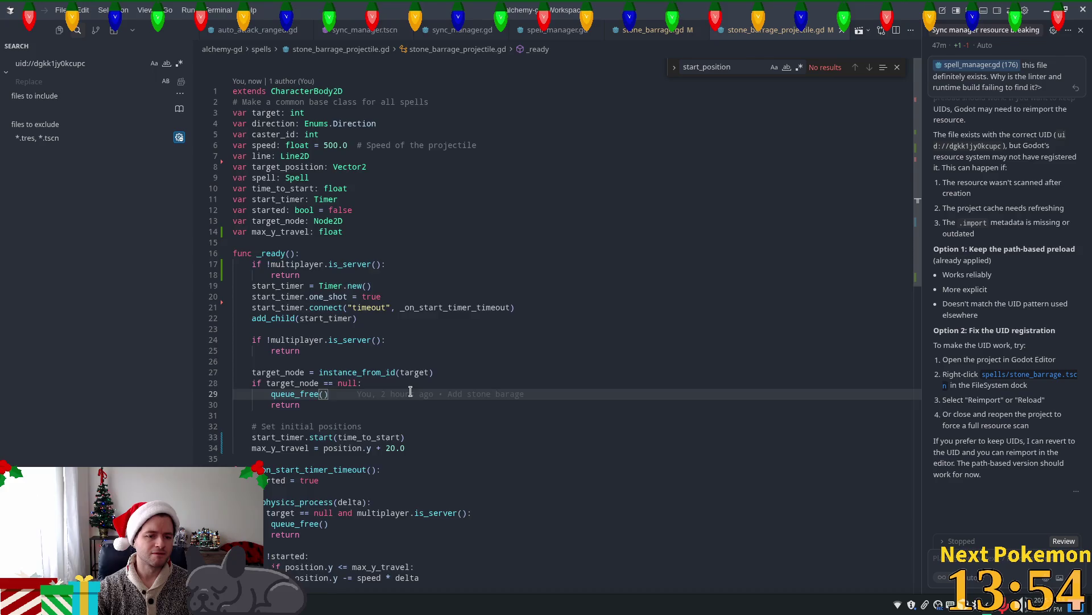
scroll(376, 381, down, 3)
click(383, 363)
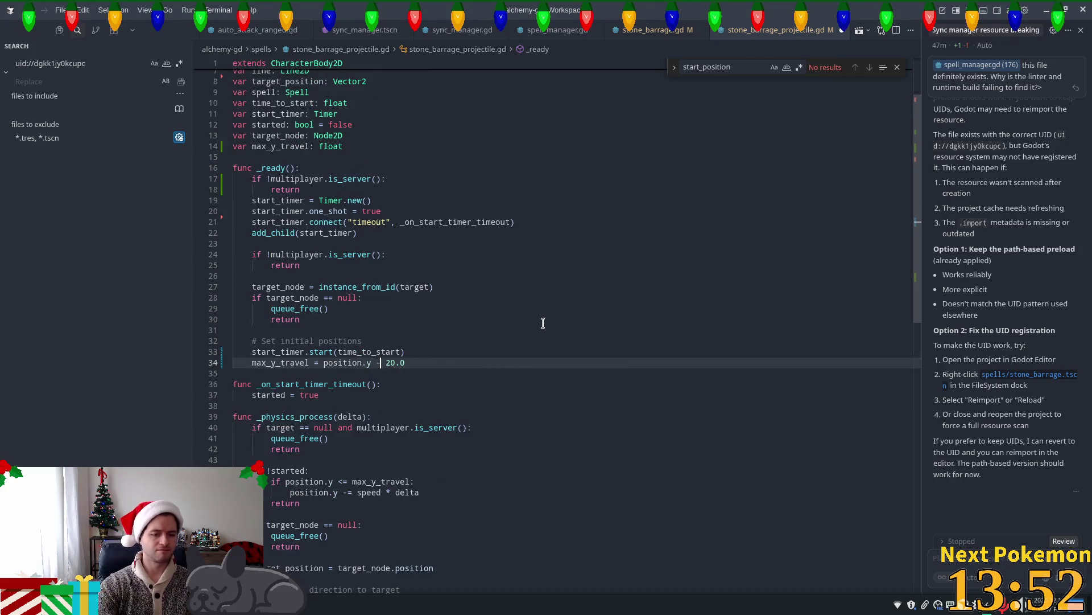
text(-)
Change line 46's y update from += to -= so the projectile moves upward.
click(460, 337)
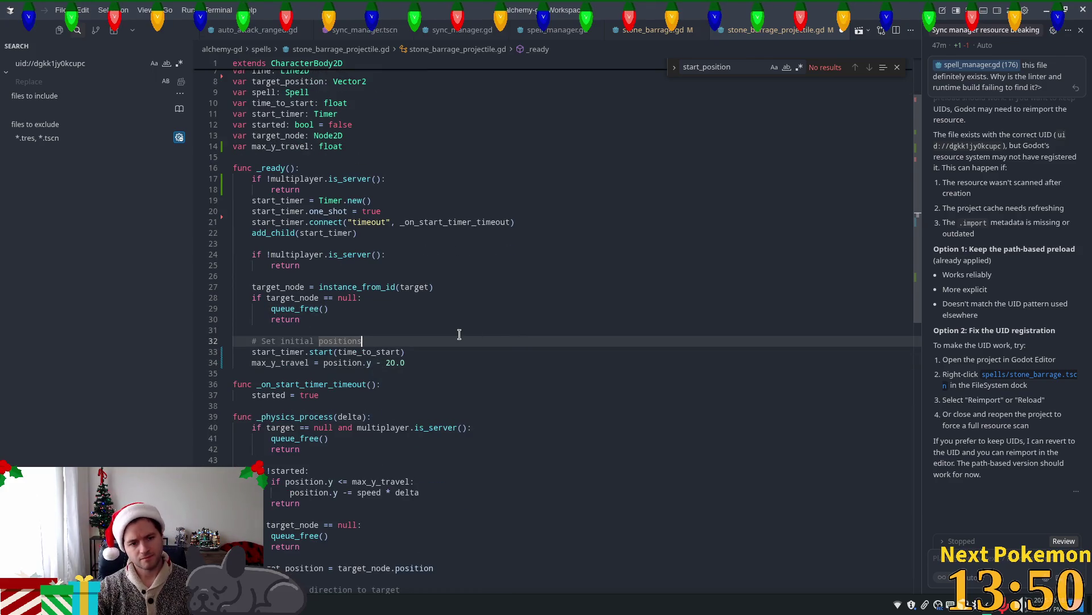
scroll(460, 335, down, 4)
scroll(460, 335, down, 8)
────────────────
# WORK REQUIRED:
All that the answer may contain is the exact text of the lines from the one with "click(383, 363)" through the last line of the material, pictures excluded.

# RESPONSE AREA:
click(383, 363)
text(-)
Change line 46's y update from += to -= so the projectile moves upward.
click(460, 337)
scroll(460, 335, down, 4)
scroll(460, 335, down, 8)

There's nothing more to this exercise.